Qcut / Manipulation Layer

Convert continuous data into quantile-based categories. Similar to pandas' qcut() or R's quantile-based categorization.

Mathematical concept: For n quantiles, each bin contains approximately N/n records, where N is total count.

Common applications:

  • Customer segmentation (top 25%, middle 50%, bottom 25%)
  • Performance ranking (quartile distribution)
  • Equal-sized grouping (terciles, quartiles, quintiles)
  • Distribution analysis (percentile ranges)
  • Outlier identification (extreme quantiles)
  • Relative positioning (below median, above median)
  • Balanced sampling (stratified selection)
  • Normalized grouping (population-based divisions)

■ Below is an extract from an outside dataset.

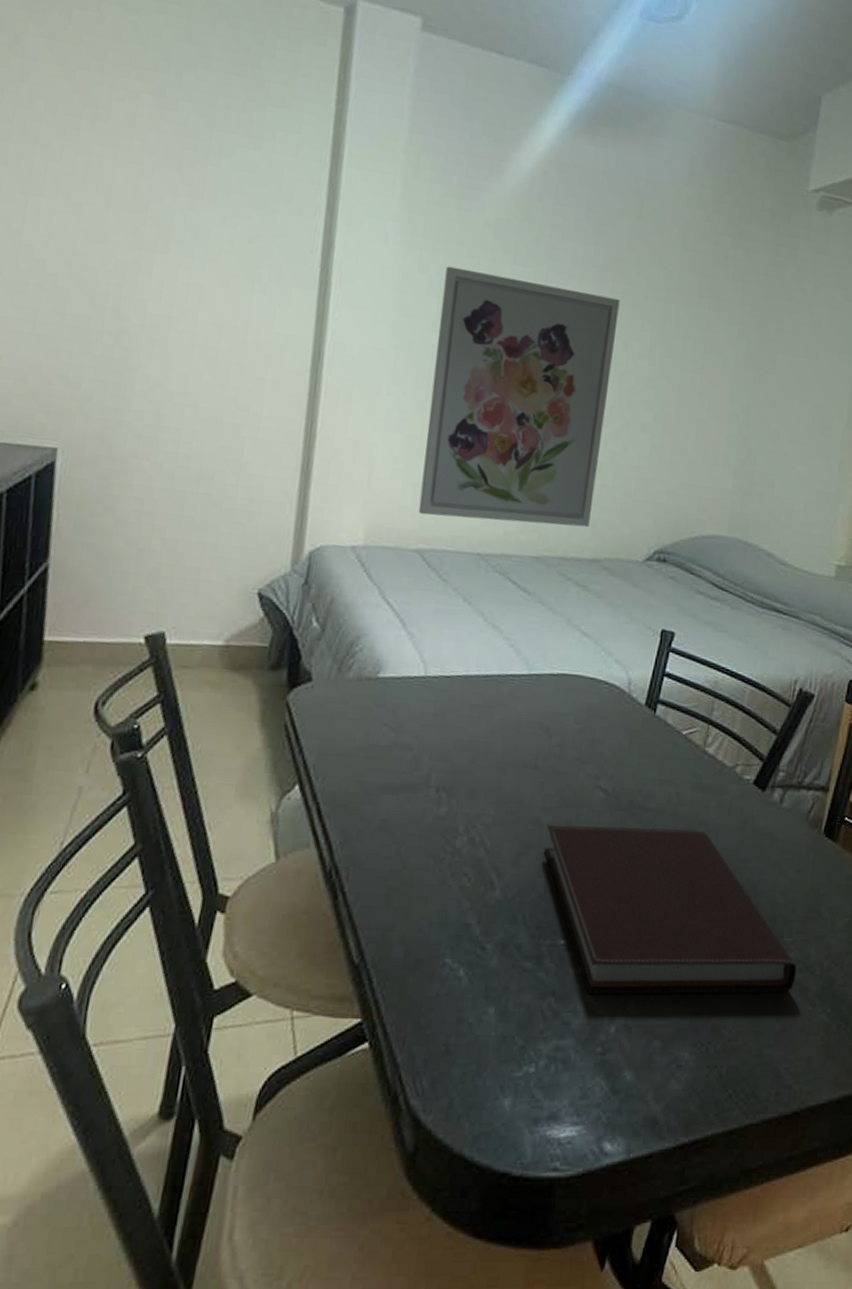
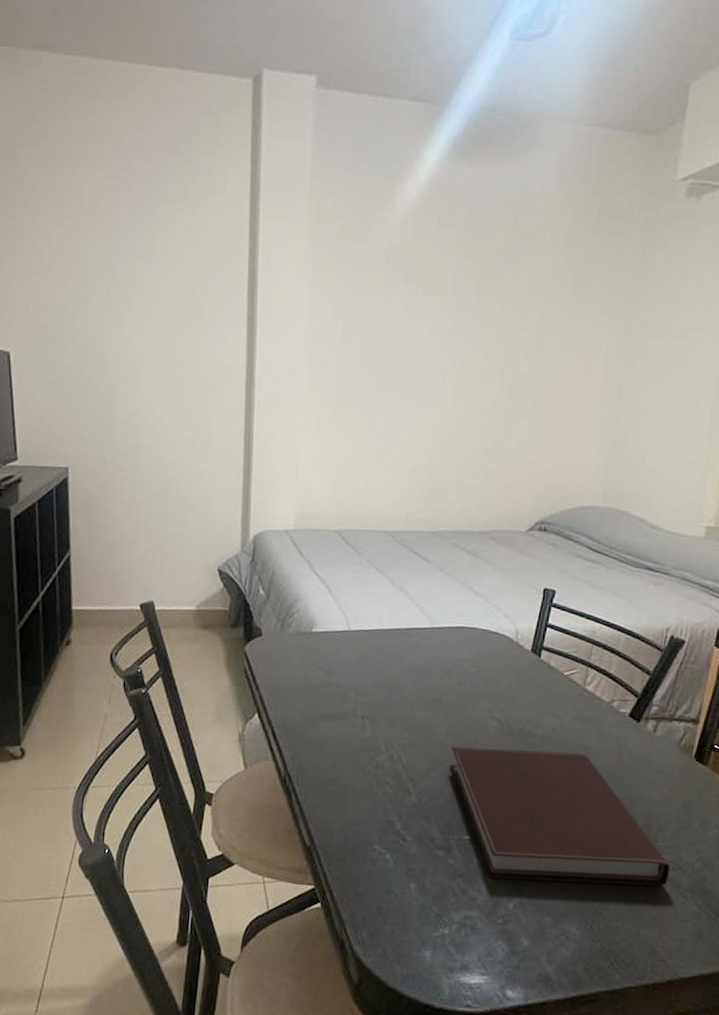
wall art: present [418,266,620,528] -> none [336,292,499,505]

Unlike fixed-width binning (cut), qcut ensures approximately equal-sized groups.

Table
0
0
Table

Select

column

Column to divide into quantile-based groups. Suitable for:

  • Continuous measurements
  • Ranked values
  • Performance metrics
  • Distribution data
  • Sequential measurements

Quantiles

[f64, ...]
0.25, 0.5, 0.75

Quantile break points (0.0 to 1.0). Common patterns:

  • Quartiles: [0.25, 0.50, 0.75]
  • Quintiles: [0.2, 0.4, 0.6, 0.8]
  • Deciles: [0.1, 0.2, ..., 0.9]
  • Custom: [0.05, 0.95] for extreme grouping

Labels

[string, ...]
0-25%, 25-50%, 50-75%, 75-100%

Names for quantile groups. Examples:

  • Quartiles: ['Bottom 25%', 'Lower Mid', 'Upper Mid', 'Top 25%']
  • Rankings: ['Bronze', 'Silver', 'Gold', 'Platinum']
  • Relative: ['Below Average', 'Average', 'Above Average']
  • Descriptive: ['Low', 'Moderate', 'High', 'Very High']
false

Defines interval closure:

  • false (default): Right-closed [a,b)
  • true: Left-closed (a,b] Important for edge values at quantile boundaries
false

Handle duplicate values at quantile boundaries:

  • false (default): Raise error if duplicates cause unequal bins
  • true: Allow duplicates, potentially creating uneven groups Critical for discrete data with repeated values

Name for the new column. If not provided, the system generates a unique name. If AsColumn matches an existing column, the existing column is replaced. The name should follow valid column naming conventions.